◆ **Instruction**
Change "Ankündigung" to "Vorstellung" in the data from its start through the line containing "w konkursie, w którym nie brałeś udziału.", that line included, and return those lines with everything else left as it was.
▽
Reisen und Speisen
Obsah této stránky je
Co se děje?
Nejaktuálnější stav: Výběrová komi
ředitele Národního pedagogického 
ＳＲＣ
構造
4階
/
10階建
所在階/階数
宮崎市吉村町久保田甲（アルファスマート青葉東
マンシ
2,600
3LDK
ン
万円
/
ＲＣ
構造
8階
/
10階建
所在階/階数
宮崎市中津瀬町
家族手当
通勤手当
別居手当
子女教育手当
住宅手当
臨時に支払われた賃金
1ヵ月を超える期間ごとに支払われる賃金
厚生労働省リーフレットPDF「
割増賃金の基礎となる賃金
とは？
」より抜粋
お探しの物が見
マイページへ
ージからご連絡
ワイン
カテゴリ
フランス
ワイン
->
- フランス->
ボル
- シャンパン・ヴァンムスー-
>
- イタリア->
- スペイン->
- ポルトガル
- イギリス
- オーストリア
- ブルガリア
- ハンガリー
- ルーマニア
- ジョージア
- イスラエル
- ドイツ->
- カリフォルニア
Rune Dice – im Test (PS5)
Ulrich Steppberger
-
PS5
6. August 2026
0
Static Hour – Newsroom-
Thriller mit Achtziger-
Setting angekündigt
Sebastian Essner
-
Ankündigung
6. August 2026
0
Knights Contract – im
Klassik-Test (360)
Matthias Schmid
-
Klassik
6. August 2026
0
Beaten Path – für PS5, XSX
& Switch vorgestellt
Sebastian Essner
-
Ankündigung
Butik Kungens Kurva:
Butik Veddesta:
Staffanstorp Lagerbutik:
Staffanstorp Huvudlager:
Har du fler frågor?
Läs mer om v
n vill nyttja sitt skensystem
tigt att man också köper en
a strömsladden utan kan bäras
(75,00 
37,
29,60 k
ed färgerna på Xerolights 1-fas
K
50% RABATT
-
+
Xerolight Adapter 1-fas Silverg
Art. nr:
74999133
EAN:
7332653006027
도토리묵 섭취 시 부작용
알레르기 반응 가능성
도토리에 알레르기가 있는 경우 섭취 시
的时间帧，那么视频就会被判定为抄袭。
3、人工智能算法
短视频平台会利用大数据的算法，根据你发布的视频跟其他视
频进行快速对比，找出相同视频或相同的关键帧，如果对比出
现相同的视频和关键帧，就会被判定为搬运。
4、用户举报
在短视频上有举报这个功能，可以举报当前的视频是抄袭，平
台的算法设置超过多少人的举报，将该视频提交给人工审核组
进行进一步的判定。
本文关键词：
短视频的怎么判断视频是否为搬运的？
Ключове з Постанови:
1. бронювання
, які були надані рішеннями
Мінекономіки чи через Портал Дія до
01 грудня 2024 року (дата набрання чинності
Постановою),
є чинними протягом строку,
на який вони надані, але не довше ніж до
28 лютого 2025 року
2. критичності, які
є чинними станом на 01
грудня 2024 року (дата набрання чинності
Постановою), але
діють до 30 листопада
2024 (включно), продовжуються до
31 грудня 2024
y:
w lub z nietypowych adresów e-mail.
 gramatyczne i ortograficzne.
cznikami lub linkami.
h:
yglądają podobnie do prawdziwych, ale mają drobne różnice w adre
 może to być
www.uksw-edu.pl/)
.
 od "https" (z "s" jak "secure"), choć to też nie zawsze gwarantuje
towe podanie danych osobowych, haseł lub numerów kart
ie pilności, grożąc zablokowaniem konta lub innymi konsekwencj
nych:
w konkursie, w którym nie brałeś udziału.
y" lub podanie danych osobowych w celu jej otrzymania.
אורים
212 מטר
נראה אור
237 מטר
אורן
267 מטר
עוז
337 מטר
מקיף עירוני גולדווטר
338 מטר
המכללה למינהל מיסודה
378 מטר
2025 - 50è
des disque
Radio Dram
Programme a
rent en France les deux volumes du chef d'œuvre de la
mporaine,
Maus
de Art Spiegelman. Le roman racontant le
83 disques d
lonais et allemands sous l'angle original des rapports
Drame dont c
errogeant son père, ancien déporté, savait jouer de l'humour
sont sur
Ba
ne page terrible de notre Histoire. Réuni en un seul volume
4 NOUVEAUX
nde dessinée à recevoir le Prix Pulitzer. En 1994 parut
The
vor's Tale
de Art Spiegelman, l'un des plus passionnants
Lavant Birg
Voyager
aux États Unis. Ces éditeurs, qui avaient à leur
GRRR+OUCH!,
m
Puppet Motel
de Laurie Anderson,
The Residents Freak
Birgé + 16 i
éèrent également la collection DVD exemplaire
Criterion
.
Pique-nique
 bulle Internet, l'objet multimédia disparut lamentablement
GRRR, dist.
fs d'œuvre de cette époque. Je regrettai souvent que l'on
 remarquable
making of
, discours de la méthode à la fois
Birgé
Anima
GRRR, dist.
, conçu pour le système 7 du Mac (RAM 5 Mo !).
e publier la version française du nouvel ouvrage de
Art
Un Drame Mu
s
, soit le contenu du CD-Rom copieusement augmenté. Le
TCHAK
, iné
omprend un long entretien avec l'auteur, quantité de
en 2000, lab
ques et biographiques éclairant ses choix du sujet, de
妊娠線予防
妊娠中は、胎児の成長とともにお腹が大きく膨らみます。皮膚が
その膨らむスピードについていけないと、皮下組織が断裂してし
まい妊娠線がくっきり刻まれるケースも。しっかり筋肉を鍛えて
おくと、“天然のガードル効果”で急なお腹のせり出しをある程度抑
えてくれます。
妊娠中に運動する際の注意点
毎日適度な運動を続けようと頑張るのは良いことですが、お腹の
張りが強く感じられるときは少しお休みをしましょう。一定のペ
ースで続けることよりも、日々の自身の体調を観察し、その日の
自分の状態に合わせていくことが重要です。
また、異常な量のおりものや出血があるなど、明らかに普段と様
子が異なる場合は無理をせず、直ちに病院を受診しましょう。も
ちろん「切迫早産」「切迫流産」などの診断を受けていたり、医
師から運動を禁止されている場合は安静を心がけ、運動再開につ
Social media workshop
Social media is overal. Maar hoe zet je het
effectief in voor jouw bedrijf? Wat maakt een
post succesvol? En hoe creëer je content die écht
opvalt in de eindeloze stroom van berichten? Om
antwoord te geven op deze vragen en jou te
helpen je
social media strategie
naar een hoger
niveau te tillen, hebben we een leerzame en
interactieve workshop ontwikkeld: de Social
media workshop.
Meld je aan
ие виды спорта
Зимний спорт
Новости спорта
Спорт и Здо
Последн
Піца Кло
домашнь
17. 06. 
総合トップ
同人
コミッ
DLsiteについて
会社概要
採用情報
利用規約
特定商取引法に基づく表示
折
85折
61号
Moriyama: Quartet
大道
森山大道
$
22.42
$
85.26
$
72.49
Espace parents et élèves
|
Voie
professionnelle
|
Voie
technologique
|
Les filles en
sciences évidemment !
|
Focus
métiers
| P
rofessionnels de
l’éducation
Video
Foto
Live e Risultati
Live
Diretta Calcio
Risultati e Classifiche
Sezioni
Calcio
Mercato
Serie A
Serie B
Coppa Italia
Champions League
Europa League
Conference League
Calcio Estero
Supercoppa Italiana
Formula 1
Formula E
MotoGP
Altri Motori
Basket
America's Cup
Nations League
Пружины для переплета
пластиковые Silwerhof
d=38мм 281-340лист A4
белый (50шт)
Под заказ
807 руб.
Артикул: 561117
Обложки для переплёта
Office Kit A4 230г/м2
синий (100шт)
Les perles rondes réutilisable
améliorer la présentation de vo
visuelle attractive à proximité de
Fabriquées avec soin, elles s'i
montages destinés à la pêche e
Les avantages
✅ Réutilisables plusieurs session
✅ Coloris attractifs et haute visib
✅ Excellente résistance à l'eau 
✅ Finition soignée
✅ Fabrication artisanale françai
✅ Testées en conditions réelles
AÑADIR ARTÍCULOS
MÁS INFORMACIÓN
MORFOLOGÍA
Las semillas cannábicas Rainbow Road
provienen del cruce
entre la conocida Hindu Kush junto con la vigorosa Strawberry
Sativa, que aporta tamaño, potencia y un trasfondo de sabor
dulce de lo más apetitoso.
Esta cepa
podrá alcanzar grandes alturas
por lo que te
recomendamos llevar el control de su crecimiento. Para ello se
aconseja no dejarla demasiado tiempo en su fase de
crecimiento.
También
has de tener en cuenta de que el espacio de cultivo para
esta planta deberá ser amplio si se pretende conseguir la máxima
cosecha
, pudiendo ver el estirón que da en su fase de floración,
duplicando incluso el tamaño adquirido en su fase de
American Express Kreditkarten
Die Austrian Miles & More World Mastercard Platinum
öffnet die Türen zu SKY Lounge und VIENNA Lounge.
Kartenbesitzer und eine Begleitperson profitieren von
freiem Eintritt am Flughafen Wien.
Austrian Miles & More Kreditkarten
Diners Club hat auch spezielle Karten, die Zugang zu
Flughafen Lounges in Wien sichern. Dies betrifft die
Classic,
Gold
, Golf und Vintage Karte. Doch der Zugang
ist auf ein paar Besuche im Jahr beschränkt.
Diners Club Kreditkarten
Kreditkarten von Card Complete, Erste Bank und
△
◆ **Output for this exercise**
Reisen und Speisen
Obsah této stránky je
Co se děje?
Nejaktuálnější stav: Výběrová komi
ředitele Národního pedagogického 
ＳＲＣ
構造
4階
/
10階建
所在階/階数
宮崎市吉村町久保田甲（アルファスマート青葉東
マンシ
2,600
3LDK
ン
万円
/
ＲＣ
構造
8階
/
10階建
所在階/階数
宮崎市中津瀬町
家族手当
通勤手当
別居手当
子女教育手当
住宅手当
臨時に支払われた賃金
1ヵ月を超える期間ごとに支払われる賃金
厚生労働省リーフレットPDF「
割増賃金の基礎となる賃金
とは？
」より抜粋
お探しの物が見
マイページへ
ージからご連絡
ワイン
カテゴリ
フランス
ワイン
->
- フランス->
ボル
- シャンパン・ヴァンムスー-
>
- イタリア->
- スペイン->
- ポルトガル
- イギリス
- オーストリア
- ブルガリア
- ハンガリー
- ルーマニア
- ジョージア
- イスラエル
- ドイツ->
- カリフォルニア
Rune Dice – im Test (PS5)
Ulrich Steppberger
-
PS5
6. August 2026
0
Static Hour – Newsroom-
Thriller mit Achtziger-
Setting angekündigt
Sebastian Essner
-
Vorstellung
6. August 2026
0
Knights Contract – im
Klassik-Test (360)
Matthias Schmid
-
Klassik
6. August 2026
0
Beaten Path – für PS5, XSX
& Switch vorgestellt
Sebastian Essner
-
Vorstellung
Butik Kungens Kurva:
Butik Veddesta:
Staffanstorp Lagerbutik:
Staffanstorp Huvudlager:
Har du fler frågor?
Läs mer om v
n vill nyttja sitt skensystem
tigt att man också köper en
a strömsladden utan kan bäras
(75,00 
37,
29,60 k
ed färgerna på Xerolights 1-fas
K
50% RABATT
-
+
Xerolight Adapter 1-fas Silverg
Art. nr:
74999133
EAN:
7332653006027
도토리묵 섭취 시 부작용
알레르기 반응 가능성
도토리에 알레르기가 있는 경우 섭취 시
的时间帧，那么视频就会被判定为抄袭。
3、人工智能算法
短视频平台会利用大数据的算法，根据你发布的视频跟其他视
频进行快速对比，找出相同视频或相同的关键帧，如果对比出
现相同的视频和关键帧，就会被判定为搬运。
4、用户举报
在短视频上有举报这个功能，可以举报当前的视频是抄袭，平
台的算法设置超过多少人的举报，将该视频提交给人工审核组
进行进一步的判定。
本文关键词：
短视频的怎么判断视频是否为搬运的？
Ключове з Постанови:
1. бронювання
, які були надані рішеннями
Мінекономіки чи через Портал Дія до
01 грудня 2024 року (дата набрання чинності
Постановою),
є чинними протягом строку,
на який вони надані, але не довше ніж до
28 лютого 2025 року
2. критичності, які
є чинними станом на 01
грудня 2024 року (дата набрання чинності
Постановою), але
діють до 30 листопада
2024 (включно), продовжуються до
31 грудня 2024
y:
w lub z nietypowych adresów e-mail.
 gramatyczne i ortograficzne.
cznikami lub linkami.
h:
yglądają podobnie do prawdziwych, ale mają drobne różnice w adre
 może to być
www.uksw-edu.pl/)
.
 od "https" (z "s" jak "secure"), choć to też nie zawsze gwarantuje
towe podanie danych osobowych, haseł lub numerów kart
ie pilności, grożąc zablokowaniem konta lub innymi konsekwencj
nych:
w konkursie, w którym nie brałeś udziału.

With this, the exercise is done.